GlobeMany years ago, every evening at 10 p.m. a local television station would present the following public service announcement: “It’s 10 p.m. Do you know where your children are?” Today, HR professionals need to ask themselves a similar question: “It’s 2016. Do you know where your employees are?”

Employees are legal links to their employing entity. Wherever the employee lives and works (in general terms) the employer is also present. The employee is considered to be the legal agent of the employer because the employer controls the work the employee performs. Most countries’ definitions of employment recognize some aspect of dependence in the relationship and look to the employer to provide certain benefits and protections to the employer’s subordinates. Additionally, many countries view the relationship as requiring even more of the employer because of the difference in bargaining power. In these countries, laws and enforcement systems are designed to protect the employee against improper treatment at the hand of the employer.

When countries see an employee working physically within that country’s borders — especially those countries that have strict laws regarding the employer’s obligation – they see that employee as one of its own and looks to the employer to ensure it is compliant with local obligations. Among these local obligations may well be for the employer to have an employing entity present within the country. Other obligations may include expanded leave laws, robust social security payments, strict overtime hour limitations, or generous vacation requirements. If your employee is hired on a U.S.-type benefits package, that employee is likely to learn the differences quickly. She or he may find the local labor inspector to be their new best friend.
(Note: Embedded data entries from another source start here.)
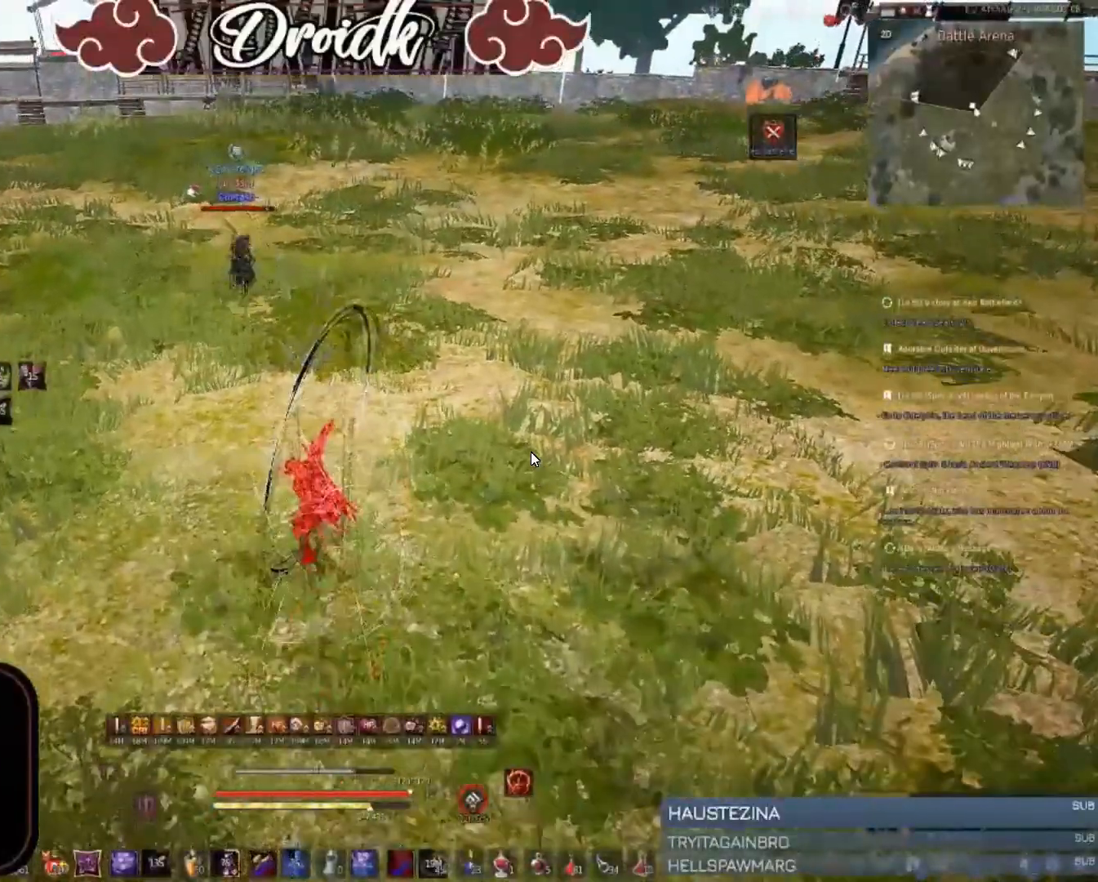
{"keys": ["shift", "w"], "mouse": [], "events": [[309, "mouse_right", "up"], [481, "shift", "down"], [481, "w", "down"]]}
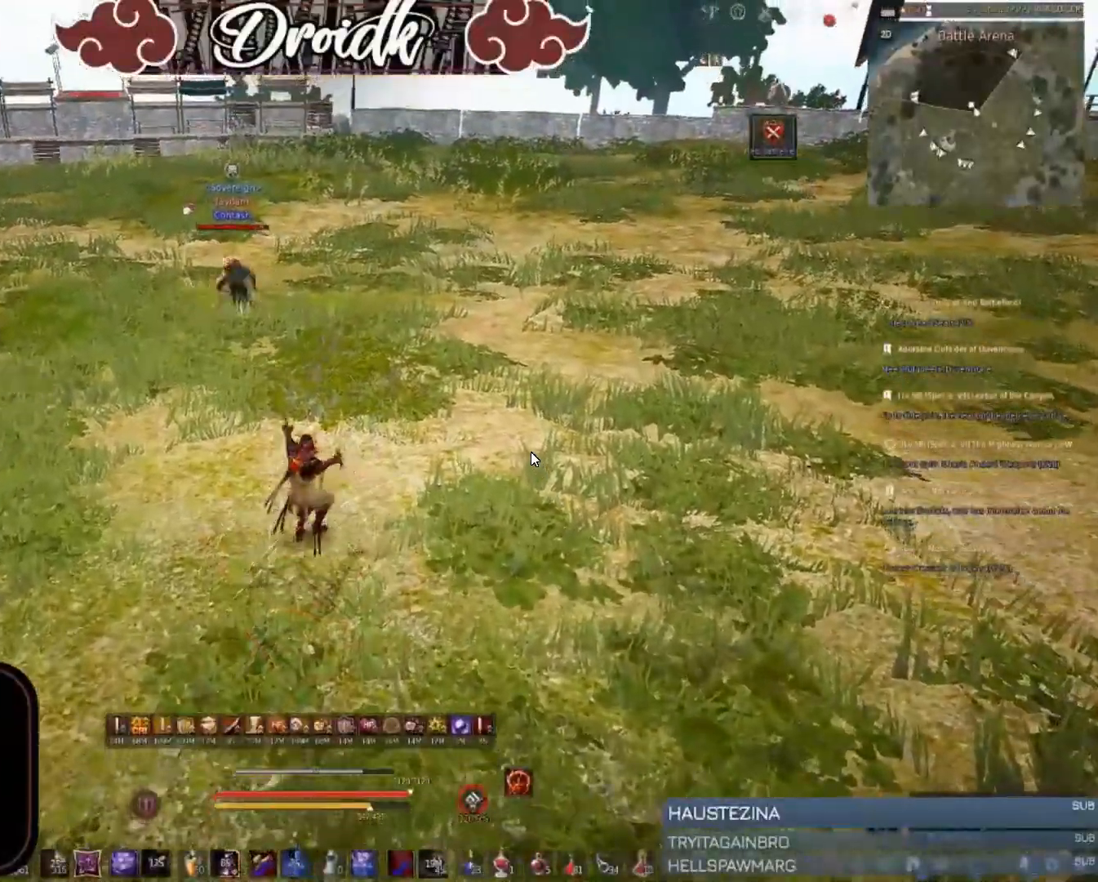
{"keys": [], "mouse": [], "events": [[188, "w", "up"], [291, "mouse_left", "down"], [497, "mouse_left", "up"], [497, "shift", "up"]]}
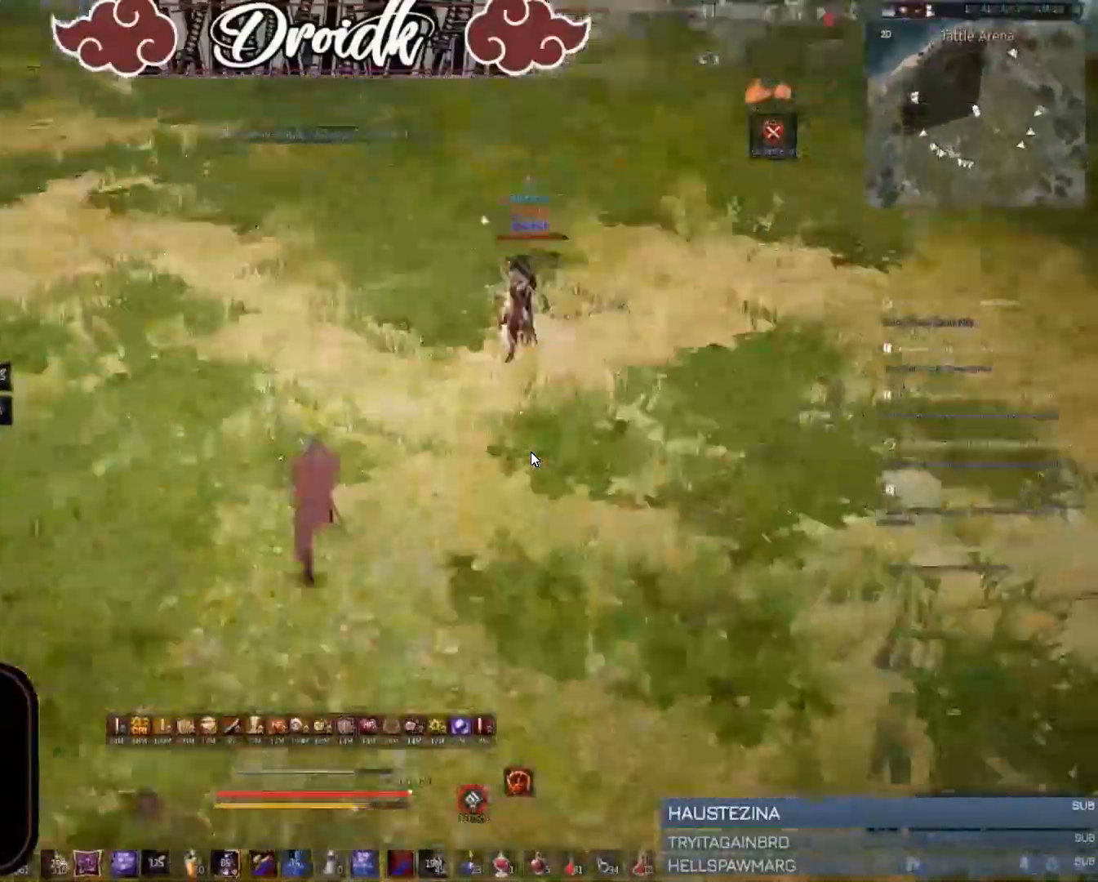
{"keys": [], "mouse": [], "events": []}
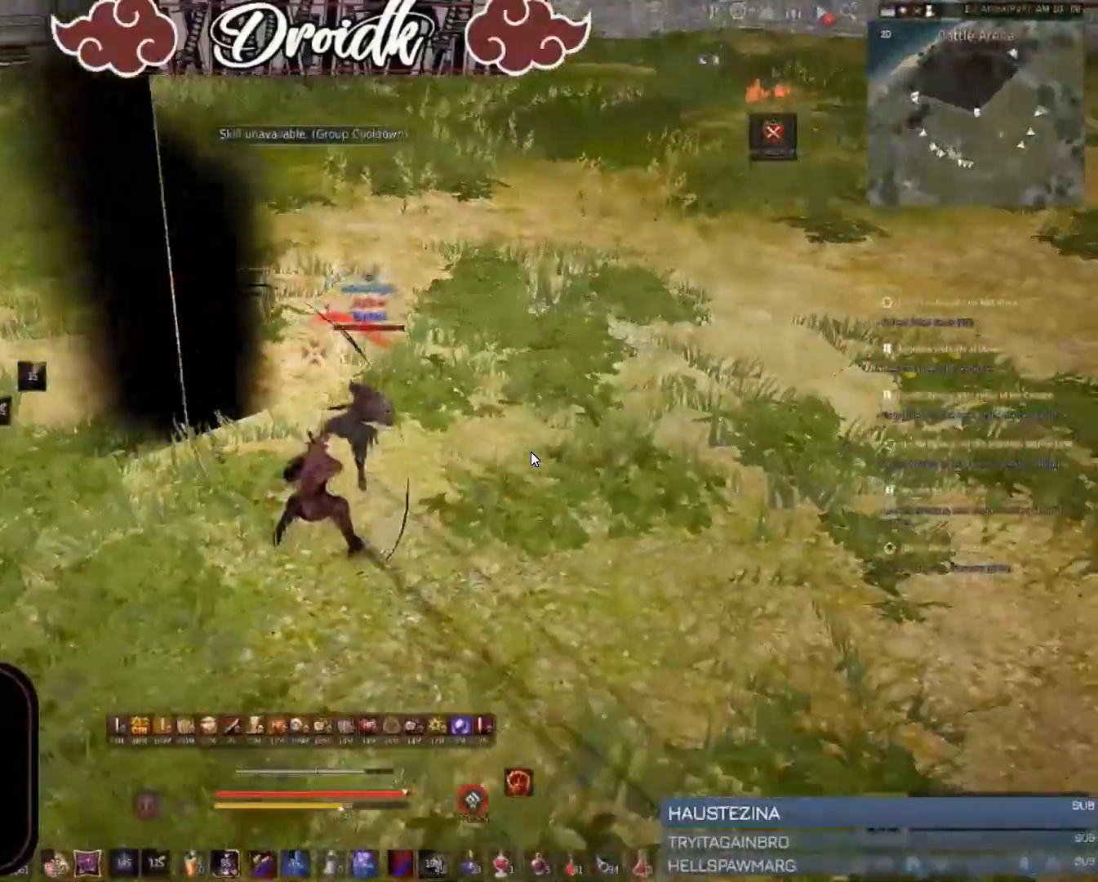
{"keys": ["e", "s"], "mouse": [], "events": [[412, "s", "down"], [429, "e", "down"]]}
In addition to employment laws being triggered, an employee’s presence may also trigger interest by the tax collector. Of course the employee will be required to pay local taxes, but because the employee is the dependent agent of the employer in many instances, the employer may be obligated to pay corporate taxes as well. In hard economic times, tax collectors are just as interested in additional opportunities to collect taxes as companies are in finding ways to avoid additional costs. Allowing employees to work remotely at a lower wage might seem like a way to cut costs, but if the location imputes a corporate tax, this solution is not likely to end well.

Employment and tax laws have historically been designed to address the physical location of objects, work, products and people. The age of the Internet may have changed the ease with which employees can work from “anywhere,” but it hasn’t changed the consequences arising from employees working remotely — especially if the remote location applies different employment or tax laws to the relationship established or the work performed by the employee.

Hence the need to ask the question: Do you know where your employees are?